Okay, so the bipartisan commission led by Erskine Bowles and Alan Simpson failed to come up with a mutually acceptable deficit reduction plan. This lead to the creation of the Gang of Six to give it another try, which also failed, because House Republicans won't accept any increase in revenue. This led to a deal to create yet another bipartisan commission -- the supercommission! -- which must cut the deficit or else trigger automatic cuts. But the supercommission is expected to deadlock as well for the same reason.
It's pretty obvious what the situation calls for, isn't it? Right: another bipartisan deficit commission:
Sen. Mark Warner is hoping to form a bipartisan, bicameral post-Gang of Six group to pressure the already bipartisan, bicameral supercommittee to “go big or go home,” his spokesman told POLITICO Thursday.
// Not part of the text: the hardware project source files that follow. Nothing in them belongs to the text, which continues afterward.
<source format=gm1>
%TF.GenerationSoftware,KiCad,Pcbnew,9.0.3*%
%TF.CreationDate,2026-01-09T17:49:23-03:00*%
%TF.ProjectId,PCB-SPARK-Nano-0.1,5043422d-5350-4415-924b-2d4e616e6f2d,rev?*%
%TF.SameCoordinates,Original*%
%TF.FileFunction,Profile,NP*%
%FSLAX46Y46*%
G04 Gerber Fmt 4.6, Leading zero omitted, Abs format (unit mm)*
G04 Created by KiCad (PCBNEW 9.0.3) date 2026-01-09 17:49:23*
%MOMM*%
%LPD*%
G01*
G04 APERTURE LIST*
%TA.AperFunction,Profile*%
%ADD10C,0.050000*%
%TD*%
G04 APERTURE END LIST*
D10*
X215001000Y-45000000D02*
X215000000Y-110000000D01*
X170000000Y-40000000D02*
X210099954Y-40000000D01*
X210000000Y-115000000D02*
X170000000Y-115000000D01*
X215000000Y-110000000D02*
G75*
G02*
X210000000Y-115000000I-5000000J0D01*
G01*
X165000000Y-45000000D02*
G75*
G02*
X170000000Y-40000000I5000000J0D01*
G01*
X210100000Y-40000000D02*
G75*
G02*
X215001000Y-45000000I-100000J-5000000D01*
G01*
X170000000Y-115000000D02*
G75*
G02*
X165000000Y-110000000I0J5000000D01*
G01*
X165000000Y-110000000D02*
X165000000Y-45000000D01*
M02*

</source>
The Virginia Democrat, who first spoke of his vague plan during a Virginia Beach meeting Wednesday of the local Filipino American Community Action Group, said his new group would build on the efforts of the Gang of Six, a group of which he was a member.
“I’m not going to give up the fight. This problem is not going to go away,” Warner said, the Virginian-Pilot of Norfolk reported.
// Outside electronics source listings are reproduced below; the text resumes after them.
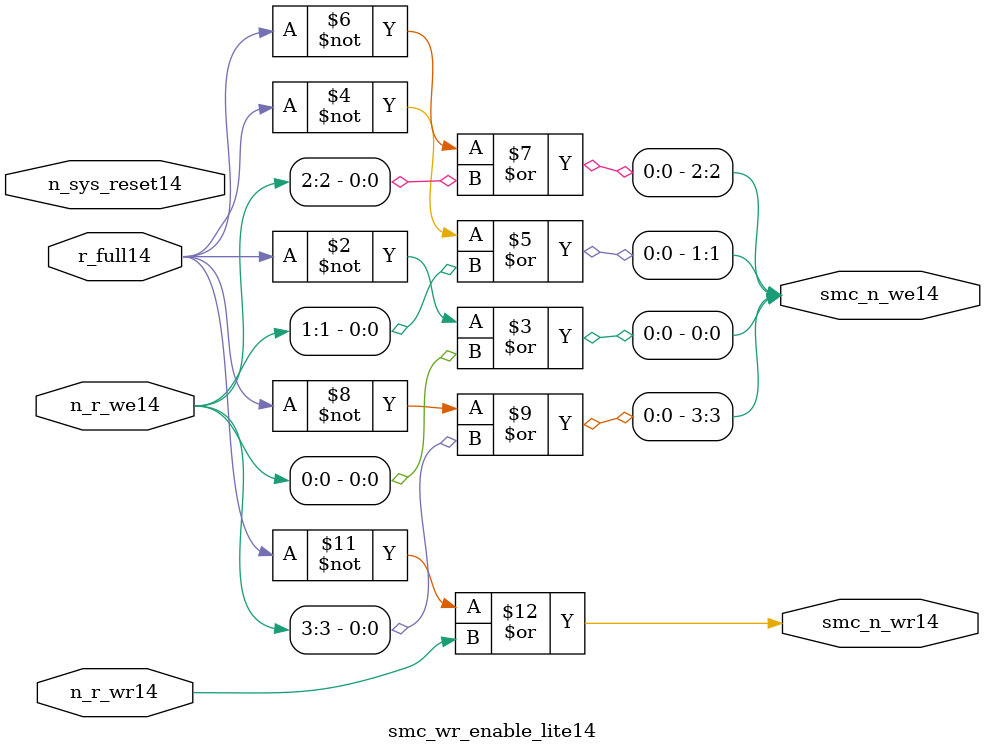
<source format=v>


  module smc_wr_enable_lite14 (

                      //inputs14                      

                      n_sys_reset14,
                      r_full14,
                      n_r_we14,
                      n_r_wr14,

                      //outputs14

                      smc_n_we14,
                      smc_n_wr14);

//I14/O14
   
   input             n_sys_reset14;   //system reset
   input             r_full14;    // Full cycle write strobe14
   input [3:0]       n_r_we14;    //write enable from smc_strobe14
   input             n_r_wr14;    //write strobe14 from smc_strobe14
   output [3:0]      smc_n_we14;  // write enable (active low14)
   output            smc_n_wr14;  // write strobe14 (active low14)
   
   
//output reg declaration14.
   
   reg [3:0]          smc_n_we14;
   reg                smc_n_wr14;

//----------------------------------------------------------------------
// negedge strobes14 with clock14.
//----------------------------------------------------------------------
      

//----------------------------------------------------------------------
      
//--------------------------------------------------------------------
// Gate14 Write strobes14 with clock14.
//--------------------------------------------------------------------

  always @(r_full14 or n_r_we14)
  
  begin
  
     smc_n_we14[0] = ((~r_full14  ) | n_r_we14[0] );

     smc_n_we14[1] = ((~r_full14  ) | n_r_we14[1] );

     smc_n_we14[2] = ((~r_full14  ) | n_r_we14[2] );

     smc_n_we14[3] = ((~r_full14  ) | n_r_we14[3] );

  
  end

//--------------------------------------------------------------------   
//write strobe14 generation14
//--------------------------------------------------------------------   

  always @(n_r_wr14 or r_full14 )
  
     begin
  
        smc_n_wr14 = ((~r_full14 ) | n_r_wr14 );
       
     end

endmodule // smc_wr_enable14


</source>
Warner spokesman Kevin Hall said Thursday the idea is for the nascent group to serve as a cheerleadering corps for the 12-member supercommittee “to speak out to encourage the new supercommittee to ‘go big, or go home.’” Hall said Warner has not developed details of the new group, which he called a “very preliminary concept.”
A bipartisan deficit commission commission! I don't see how this could fail.
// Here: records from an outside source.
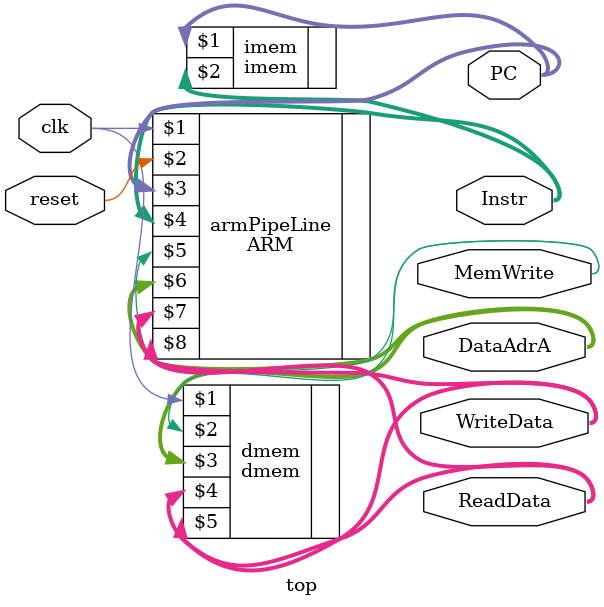
<source format=sv>
/* 
 * Top module of the test processor proyect
 * Holds the ARM processor along with the instruction and data memory
 * charge the instruction memory with the init memfile.dat
 * 
 */
module top #(parameter WIDTH = 32,
				 parameter SIZE = 102,
				 parameter INITFILE = "memfile.dat")
			   (input logic clk, reset,
				output logic [WIDTH-1:0] WriteData, DataAdrA, PC, Instr, ReadData,
				output logic MemWrite);

// instantiate processor
ARM #(WIDTH, 32'b100) armPipeLine (clk, reset, PC, Instr, MemWrite, DataAdrA, WriteData, ReadData);

// instantiate instruction memories
imem #(WIDTH, SIZE, INITFILE) imem (PC, Instr);

// instantiate data memories
dmem #(WIDTH, SIZE) dmem (clk, MemWrite, DataAdrA, WriteData, ReadData);

endmodule

</source>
Well, I do see one possible problem, come to think of it. How do we decide who gets to be on the meta-commission? It could easily get political. What if we determined the membership of the meta-committee via some non-political selection method -- perhaps through the creation of a new group containing, Republicans and Democrats, dedicated to finding the right mix of politicians of both parties, who would be tasked with coming up with a bipartisan plan to lobby the bipartisan supercommission to come up with a bipartisan plan to reduce the deficit?